India’s reliance on the yo-yo test as a selection criterion for the national cricket team might not be the brightest ideas, if an expert in fitness analytics is to be believed. Stressing that even big-time basketball at the highest level – the NBA teams, have refrained from using the advanced version of the beep test, Boden Westover, the Director of Marketing at Catapult Sports, said that the yo-yo wasn’t an accurate marker ahead of selection in cricket.
Catapult makes GPS devices that are used by over a 1000 teams across the world for advanced running analysis, but Westover insisted that both his device as well as the yo-yo parameters aren’t the best grounds to deny selection. “We encourage teams to not compare athletes’ numbers based on these tests.

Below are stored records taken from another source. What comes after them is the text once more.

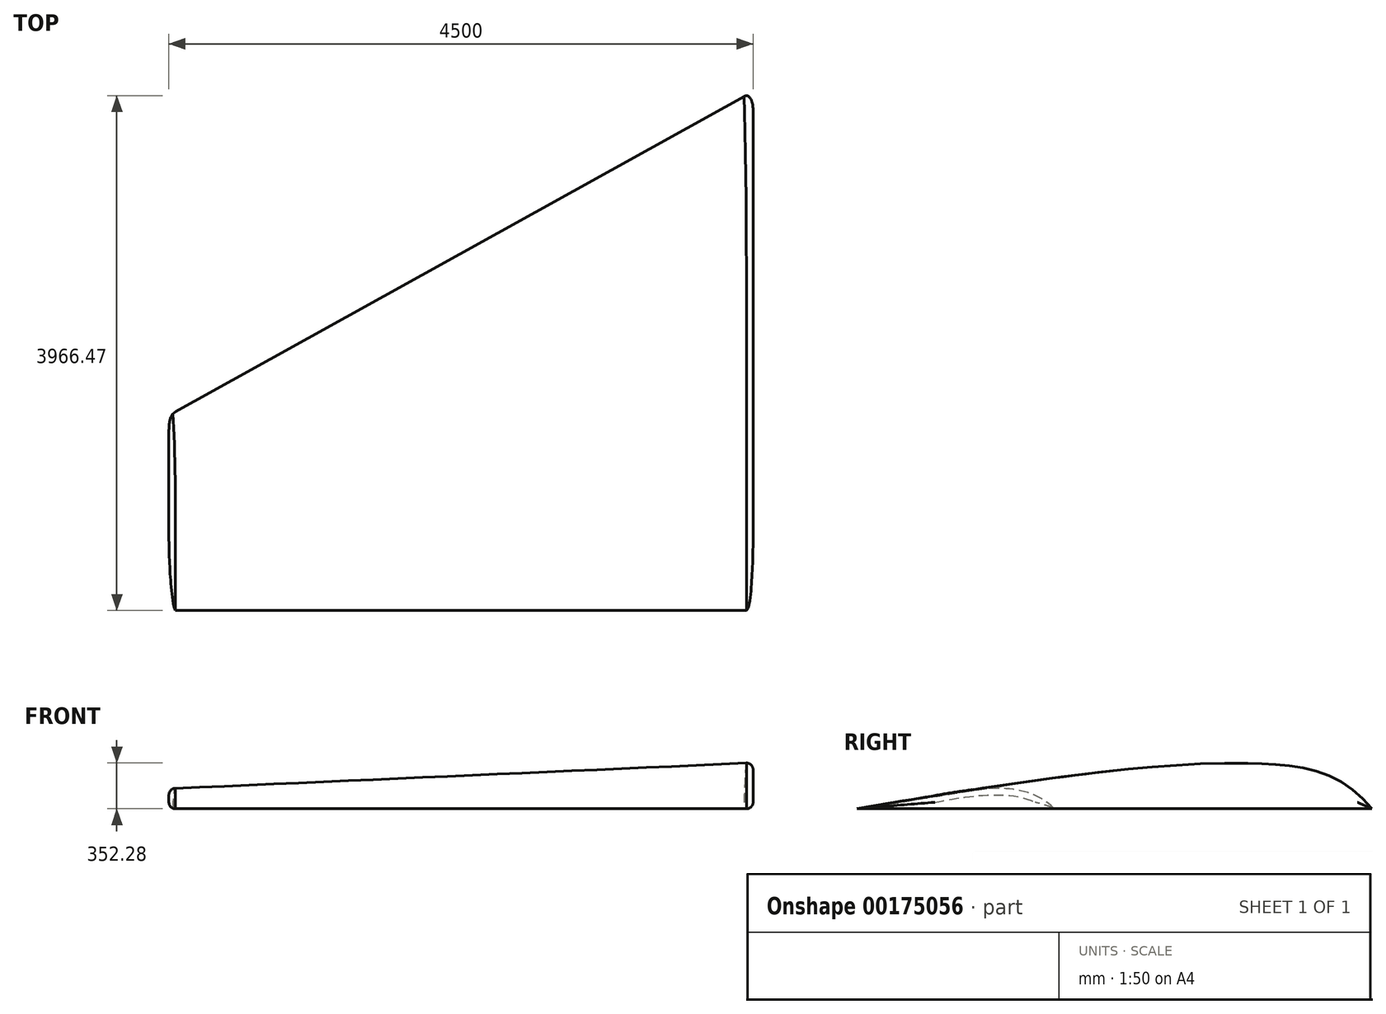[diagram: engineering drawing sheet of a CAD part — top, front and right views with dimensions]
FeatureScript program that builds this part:
annotation { "Feature Type Name" : "Feature", "Feature Type Description" : "" }
export const myFeature = defineFeature(function(context is Context, id is Id, definition is map)
    precondition{}
    {
        {
            var Q0;
            Q0=qCreatedBy(makeId("Right.planeOp"),FACE);
            var sketch = newSketch(context, id + "F0", { "sketchPlane" : qUnion([Q0])});
            skLineSegment(sketch, "E0", {"start": v(-2000, 0) * mm, "end": v(2000, 0) * mm});
            skFitSpline(sketch, "E1", {"points": [v(2000, 0) * mm, v(1150, 350) * mm, v(-2000, 0) * mm], "startDerivative": vector(-1838.86, 2296.85) * mm, "endDerivative": vector(-6608.78, -1143.42) * mm});
            skSolve(sketch);
        }
        {
            var Q0;
            Q0=qCreatedBy(makeId("Right.planeOp"),FACE);
            cPlane(context, id + "F1", {"entities" : qUnion([Q0]), "cplaneType" : CPlaneType.OFFSET, "offset" : 4500 * mm, "oppositeDirection" : true, "width" : 150 * mm, "height" : 150 * mm});
        }
        {
            var Q0;
            Q0=qCreatedBy(id+"F1.planeOp",FACE);
            var sketch = newSketch(context, id + "F2", { "sketchPlane" : qUnion([Q0])});
            skFitSpline(sketch, "E2", {"points": [v(-497.75, 0) * mm, v(-1997.75, 0) * mm], "startDerivative": vector(-949.58, 971.46) * mm, "endDerivative": vector(-1587.82, -146.42) * mm});
            skLineSegment(sketch, "E3", {"start": v(-497.75, 0) * mm, "end": v(-1997.75, 0) * mm});
            skSolve(sketch);
        }
        {
            var Q0;
            Q0=makeQuery(id+"F0.imprint","IMPRINT",FACE,{"disambiguationData":[TD([[makeQuery(id+"F0.imprint","IMPRINT",EDGE,{"derivedFrom":sQuery(id+"F0.wireOp",EDGE,"E0")}),1.0]])]});
            var Q1;
            Q1=makeQuery(id+"F2.imprint","IMPRINT",FACE,{"disambiguationData":[TD([[makeQuery(id+"F2.imprint","IMPRINT",EDGE,{"derivedFrom":sQuery(id+"F2.wireOp",EDGE,"E2")}),1.0]])]});
            loft(context, id + "F3", {"sheetProfilesArray" : [{ "sheetProfileEntities" : qUnion([Q0]) }, { "sheetProfileEntities" : qUnion([Q1]) }]});
        }
        {
            var Q0;
            Q0=makeQuery(id+"F3.opLoft","CAP_FACE",FACE,{"disambiguationData":[OSD([makeQuery(id+"F0.imprint","IMPRINT",FACE,{"disambiguationData":[TD([[makeQuery(id+"F0.imprint","IMPRINT",EDGE,{"derivedFrom":sQuery(id+"F0.wireOp",EDGE,"E0")}),1.0]])]})])],"isStart":true});
            var Q1;
            Q1=makeQuery(id+"F3.opLoft","CAP_FACE",FACE,{"disambiguationData":[OSD([makeQuery(id+"F2.imprint","IMPRINT",FACE,{"disambiguationData":[TD([[makeQuery(id+"F2.imprint","IMPRINT",EDGE,{"derivedFrom":sQuery(id+"F2.wireOp",EDGE,"E2")}),1.0]])]})])],"isStart":true});
            fillet(context, id + "F4", {"entities" : qUnion([Q0, Q1]), "radius" : 50 * mm, "tangentPropagation" : true, "allowEdgeOverflow" : false});
        }
    });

Even basketball and NBA with its back and forth runs doesn’t use yo-yo, because you can’t compare two athletes,” he explained.
Westover reckons that for starters different athletes respond differently based on their body metabolism and lung capacities. Moreover, he believes that because cricket is a game of varied skills – hand-eye coordination, body balance, footwork, head position and reflexes – the yo-yo test might not be a sufficient indicator of a player’s readiness to last a match.
“It’s good for generic movement analysis. But it is not for measuring fitness or performance,” Westover said. NBA and Collegiate basketball which witnesses similar post-to-post runs, had long realised the futility of the yo-yo to determine selection. The yo-yo test is under scrutiny because the Indian management has turned it into a hard and fast eligibility criterion.